I think the larger point I'm trying to make here is that its really, really hard to build a system that prevents any type of abuse of data. Now I'm not saying that we shouldn't strive for systems that make it hard to abuse customers data, but bad actors have ways of beating these systems and I have some empathy for a policy that places trust in employees (who need access, by definition of their job!) to not abuse it.

Anyways, these are all good comments made in response to mine. I agree with them!

[EDIT] Okay - I see the incoming point about them not needing access to that data for their job, that's a fair point. But I think most of us have been at a point in our careers where knowing the piece of information about a user that might have gotten them into a certain state is occasionally a valuable debugging tool.

> a point in our careers where knowing the piece of information about a user that might have gotten them into a certain state is occasionally a valuable debugging tool.

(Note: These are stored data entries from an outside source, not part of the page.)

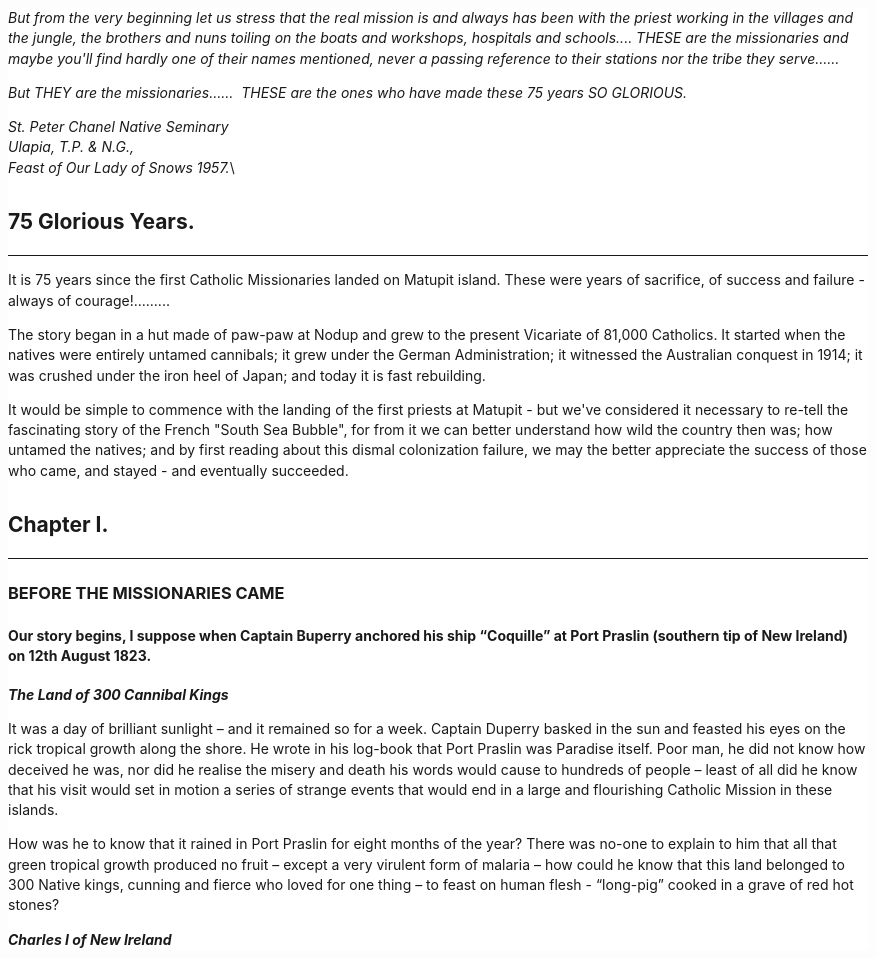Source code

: *But from the very beginning let us stress that the real mission is and always has been with the priest working in the villages and the jungle, the brothers and nuns toiling on the boats and workshops, hospitals and schools.... THESE are the missionaries and maybe you'll find hardly one of their names mentioned, never a passing reference to their stations nor the tribe they serve……*

*But THEY are the missionaries……  THESE are the ones who have made these 75 years SO GLORIOUS.*

*St. Peter Chanel Native Seminary*\
*Ulapia, T.P. & N.G.,*\
*Feast of Our Lady of Snows 1957.*\


## 75 Glorious Years.

---

It is 75 years since the first Catholic Missionaries landed on Matupit island. These were years of sacrifice, of success and failure - always of courage!.........

The story began in a hut made of paw-paw at Nodup and grew to the present Vicariate of 81,000 Catholics. It started when the natives were entirely untamed cannibals; it grew under the German Administration; it witnessed the Australian conquest in 1914; it was crushed under the iron heel of Japan; and today it is fast rebuilding.

It would be simple to commence with the landing of the first priests at Matupit - but we've considered it necessary to re-tell the fascinating story of the French "South Sea Bubble", for from it we can better understand how wild the country then was; how untamed the natives; and by first reading about this dismal colonization failure, we may the better appreciate the success of those who came, and stayed - and eventually succeeded.


## Chapter I.
---
### BEFORE THE MISSIONARIES CAME

#### Our story begins, I suppose when Captain Buperry anchored his ship “Coquille” at Port Praslin (southern tip of New Ireland) on 12th August 1823.

***The Land of 300 Cannibal Kings***

It was a day of brilliant sunlight – and it remained so for a week. Captain Duperry basked in the sun and feasted his eyes on the rick tropical growth along the shore. He wrote in his log-book that Port Praslin was Paradise itself. Poor man, he did not know how deceived he was, nor did he realise the misery and death his words would cause to hundreds of people – least of all did he know that his visit would set in motion a series of strange events that would end in a large and flourishing Catholic Mission in these islands.

How was he to know that it rained in Port Praslin for eight months of the year? There was no-one to explain to him that all that green tropical growth produced no fruit – except a very virulent form of malaria – how could he know that this land belonged to 300 Native kings, cunning and fierce who loved for one thing – to feast on human flesh - “long-pig” cooked in a grave of red hot stones?

***Charles I of New Ireland***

Exactly - that's the problem with the mentality in tech right now. Just because something might make your life easier doesn't mean you get to have it. Trading user privacy is not ok because it's "occasionally a valuable debugging tool". That is exactly the problem.

Too many people in tech companies show no responsibility for the data they have privilege to - and treat privacy as absolutely minimal.

You're a parent, you wonder what's going on in your daughter's life and she isn't talking to you about it. You don't then get to break into her diary and read it all because it might give you a tip on being a better parent to her. Yes if she's for example suicidal and there is an urgent situation where reading it might help save her, then of course access it. But corporations don't get to toss aside privacy just because "it might occasionally be a valuable debugging tool".

Write a debug helper tool to clone all of a users state with lorem ipsum.

I don't need to know anything about user123 outside of the fact that they are located in Perth, Australia.

Nothing else matters to me for this, I don't have access to any PII data like email or device (look, I know user ID's can technically be considered PII depending on which infosec person you're talking too).

Is this still a problem?

I understand your metaphors but without knowing that user123, who created a ticket in our system, is in Perth Australia (which for some reason that locality in my own metaphorical example is having issues processing payments) how we're supposed to resolve this.

Maybe I'm just hopelessly optimistic that people aren't as awful as we want them to be, or naive.